§ **INSTRUCTIONS TO FOLLOW**:
Only an exact reprint of all the data is acceptable.

§ **MATERIAL SUPPLIED**:
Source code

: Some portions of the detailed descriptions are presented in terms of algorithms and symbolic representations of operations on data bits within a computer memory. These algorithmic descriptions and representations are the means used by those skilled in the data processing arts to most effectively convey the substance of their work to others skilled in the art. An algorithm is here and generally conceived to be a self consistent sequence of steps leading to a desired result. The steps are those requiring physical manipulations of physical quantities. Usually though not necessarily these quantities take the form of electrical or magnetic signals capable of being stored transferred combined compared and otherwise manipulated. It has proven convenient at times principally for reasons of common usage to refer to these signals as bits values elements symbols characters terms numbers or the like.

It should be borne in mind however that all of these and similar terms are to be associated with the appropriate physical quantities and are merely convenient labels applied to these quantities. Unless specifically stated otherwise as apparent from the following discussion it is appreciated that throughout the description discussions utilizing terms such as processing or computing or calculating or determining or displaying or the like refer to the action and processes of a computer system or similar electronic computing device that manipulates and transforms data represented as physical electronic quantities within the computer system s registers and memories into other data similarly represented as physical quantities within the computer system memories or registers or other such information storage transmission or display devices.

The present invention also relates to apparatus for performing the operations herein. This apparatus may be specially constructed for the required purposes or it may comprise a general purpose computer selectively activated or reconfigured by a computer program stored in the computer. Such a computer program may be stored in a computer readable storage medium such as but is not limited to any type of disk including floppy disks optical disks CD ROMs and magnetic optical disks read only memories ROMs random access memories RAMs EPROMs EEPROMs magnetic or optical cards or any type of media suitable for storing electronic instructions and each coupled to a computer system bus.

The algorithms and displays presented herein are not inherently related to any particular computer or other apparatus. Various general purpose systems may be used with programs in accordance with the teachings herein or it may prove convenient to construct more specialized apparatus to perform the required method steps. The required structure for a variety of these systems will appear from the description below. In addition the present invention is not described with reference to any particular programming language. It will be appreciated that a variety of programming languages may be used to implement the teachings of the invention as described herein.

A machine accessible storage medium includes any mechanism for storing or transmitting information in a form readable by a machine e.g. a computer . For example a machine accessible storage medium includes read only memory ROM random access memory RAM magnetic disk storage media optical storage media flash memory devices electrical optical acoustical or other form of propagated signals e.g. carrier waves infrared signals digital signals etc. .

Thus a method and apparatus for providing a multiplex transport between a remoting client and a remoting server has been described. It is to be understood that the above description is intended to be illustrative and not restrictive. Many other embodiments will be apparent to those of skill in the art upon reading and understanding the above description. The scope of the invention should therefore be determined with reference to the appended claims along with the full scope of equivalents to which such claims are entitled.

§ **RESULT OF THIS EXERCISE**:
Source code

: Some portions of the detailed descriptions are presented in terms of algorithms and symbolic representations of operations on data bits within a computer memory. These algorithmic descriptions and representations are the means used by those skilled in the data processing arts to most effectively convey the substance of their work to others skilled in the art. An algorithm is here and generally conceived to be a self consistent sequence of steps leading to a desired result. The steps are those requiring physical manipulations of physical quantities. Usually though not necessarily these quantities take the form of electrical or magnetic signals capable of being stored transferred combined compared and otherwise manipulated. It has proven convenient at times principally for reasons of common usage to refer to these signals as bits values elements symbols characters terms numbers or the like.

It should be borne in mind however that all of these and similar terms are to be associated with the appropriate physical quantities and are merely convenient labels applied to these quantities. Unless specifically stated otherwise as apparent from the following discussion it is appreciated that throughout the description discussions utilizing terms such as processing or computing or calculating or determining or displaying or the like refer to the action and processes of a computer system or similar electronic computing device that manipulates and transforms data represented as physical electronic quantities within the computer system s registers and memories into other data similarly represented as physical quantities within the computer system memories or registers or other such information storage transmission or display devices.

The present invention also relates to apparatus for performing the operations herein. This apparatus may be specially constructed for the required purposes or it may comprise a general purpose computer selectively activated or reconfigured by a computer program stored in the computer. Such a computer program may be stored in a computer readable storage medium such as but is not limited to any type of disk including floppy disks optical disks CD ROMs and magnetic optical disks read only memories ROMs random access memories RAMs EPROMs EEPROMs magnetic or optical cards or any type of media suitable for storing electronic instructions and each coupled to a computer system bus.

The algorithms and displays presented herein are not inherently related to any particular computer or other apparatus. Various general purpose systems may be used with programs in accordance with the teachings herein or it may prove convenient to construct more specialized apparatus to perform the required method steps. The required structure for a variety of these systems will appear from the description below. In addition the present invention is not described with reference to any particular programming language. It will be appreciated that a variety of programming languages may be used to implement the teachings of the invention as described herein.

A machine accessible storage medium includes any mechanism for storing or transmitting information in a form readable by a machine e.g. a computer . For example a machine accessible storage medium includes read only memory ROM random access memory RAM magnetic disk storage media optical storage media flash memory devices electrical optical acoustical or other form of propagated signals e.g. carrier waves infrared signals digital signals etc. .

Thus a method and apparatus for providing a multiplex transport between a remoting client and a remoting server has been described. It is to be understood that the above description is intended to be illustrative and not restrictive. Many other embodiments will be apparent to those of skill in the art upon reading and understanding the above description. The scope of the invention should therefore be determined with reference to the appended claims along with the full scope of equivalents to which such claims are entitled.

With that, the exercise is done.